Investors interviewed by IPO Edge say the Chinese backers, and their relationships in the country, set Amer Sports apart from other foreign brands that try to build a presence in China. And in a note to clients, Gordon Haskett points out that SharkNinja, Inc., which also has very significant Chinese ownership, has traded very well since spinning off last year.

Amer Sports is leveraging its China expertise to usher in more of its big brands, namely Salomon. The French brand is known for ski equipment and apparel, sold in resorts from Courchevel to Colorado, recently got more attention after its athletes won 28 medals at the Beijing Winter Olympics.

What skiers may not realize is that Salomon’s sales are now about two thirds footwear, consisting of hiking boots and other athletic gear. Those shoes are extremely popular in Europe and are gaining traction in both Greater China and North America, two enormous opportunities.

Wilson is the oldest of the company’s big brands, with storied partnerships including the NBA, NFL and much more going back over a century. Wilson is growing at a double-digit pace and has plenty of potential to gain from both the shift to DTC and global expansion.

The opportunity is especially ripe in China, which Wilson is in the process of entering. It can do so with the help of Amer Sports’ local resources as well as highly influential partners. The company plans to work with the NBA in China while also harnessing the rising popularity of other sports such as tennis.

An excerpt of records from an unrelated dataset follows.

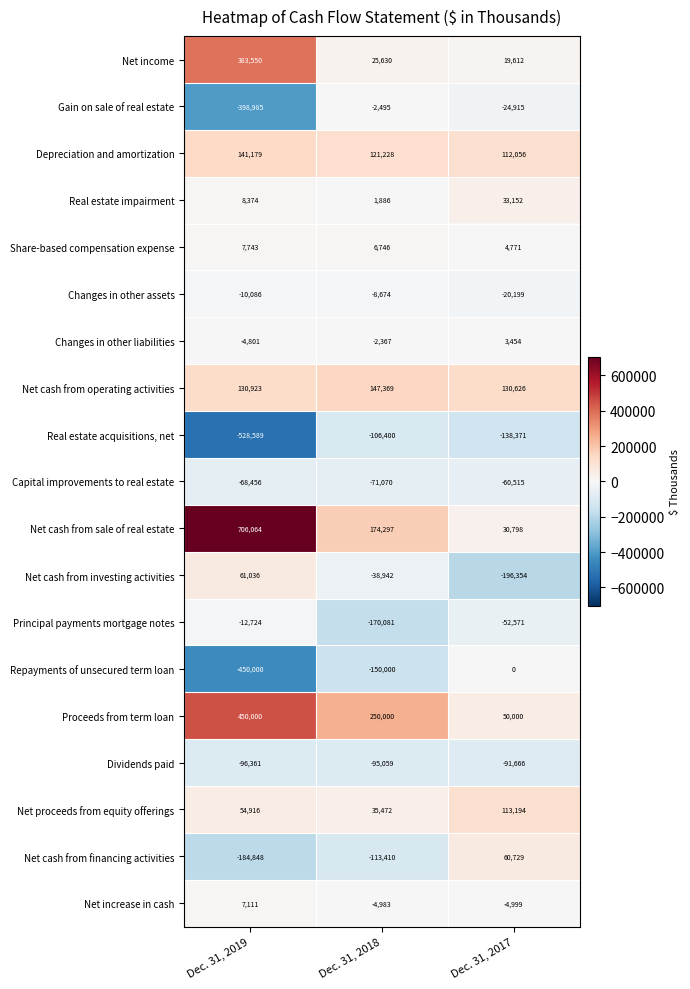

True or false: Dividends paid has a value of -95059 at Dec. 31, 2018.

True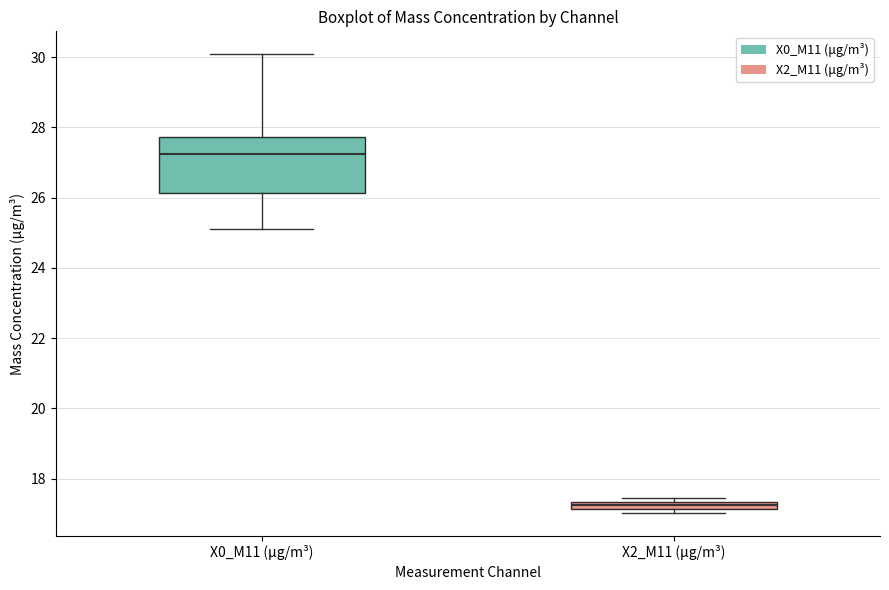

Which box is the tallest, from its lower edge to its upper edge?

X0_M11 (μg/m³)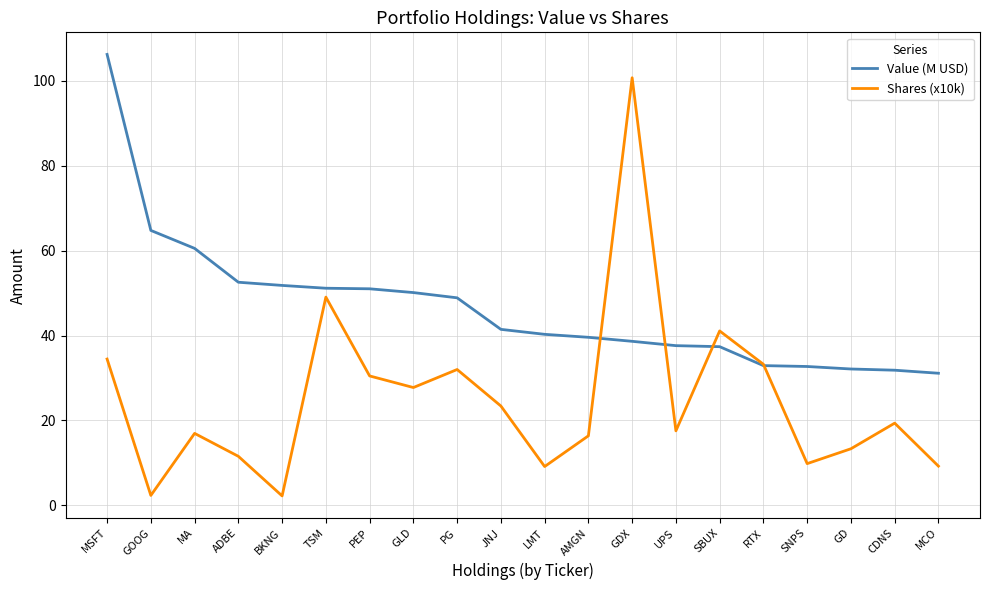

Where is the first local maximum for Shares (x10k)?

MA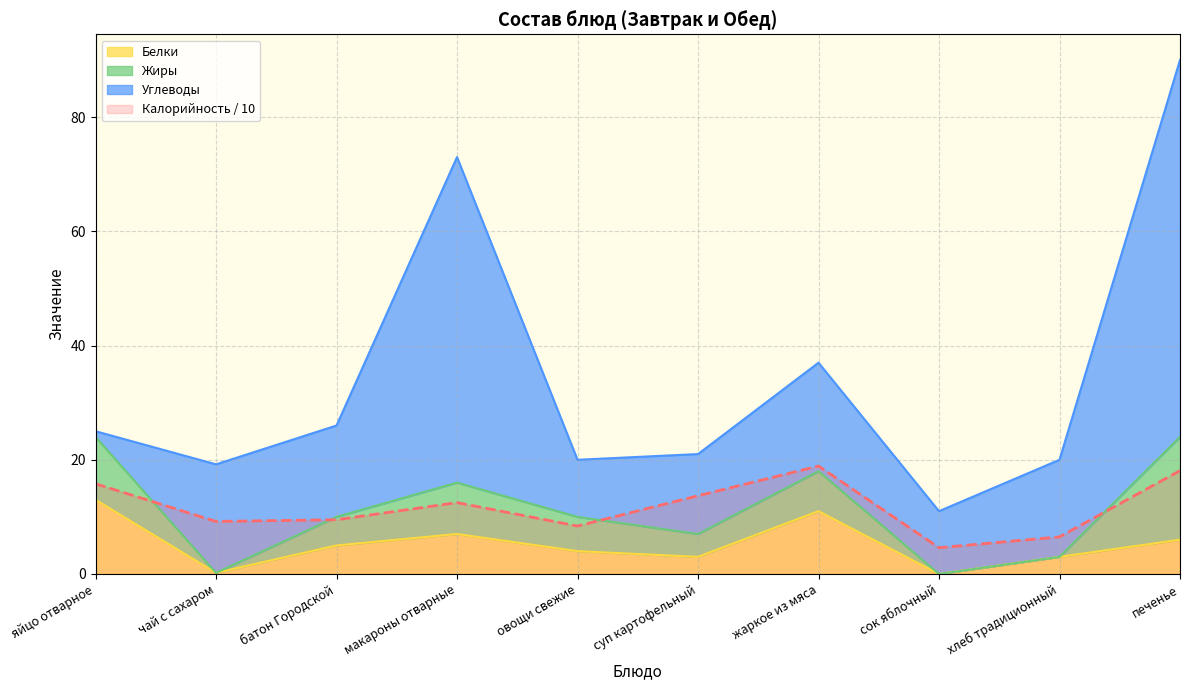

How many interior local peaks does the Калорийность series have?

2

Much of Amer Sports’ recent growth comes from sales in the direct-to-consumer (DTC) channel. In the technical apparel segment, which is mostly Arc’teryx, DTC share has risen to 62% from 45% in 2020. The shift to DTC, particularly e-commerce allows the company to keep close control on its brands while also expanding profit margins. The DTC playbook should again be deployed with Salomon and Wilson following the success of Arc’terxy.

Turning to valuation, Amer Sports looks like a deal. Assuming conservative growth estimates and a $13 share price, the company trades below 10 times 2025 Ebitda. Lululemon Athletica trades at 16.7 times consensus Ebitda for the same period, according to Sentieo, an AI-enabled research platform. Deckers Outdoor trades at 16.5 times and Brunello Cucinelli S.p.A. at 16.8 times.

After a rough couple of years, IPO investors are likely to expect the full package from high profile deals. With an attractive valuation, three powerful brands and many growth levers to pull, Amer Sports shares look ready to climb.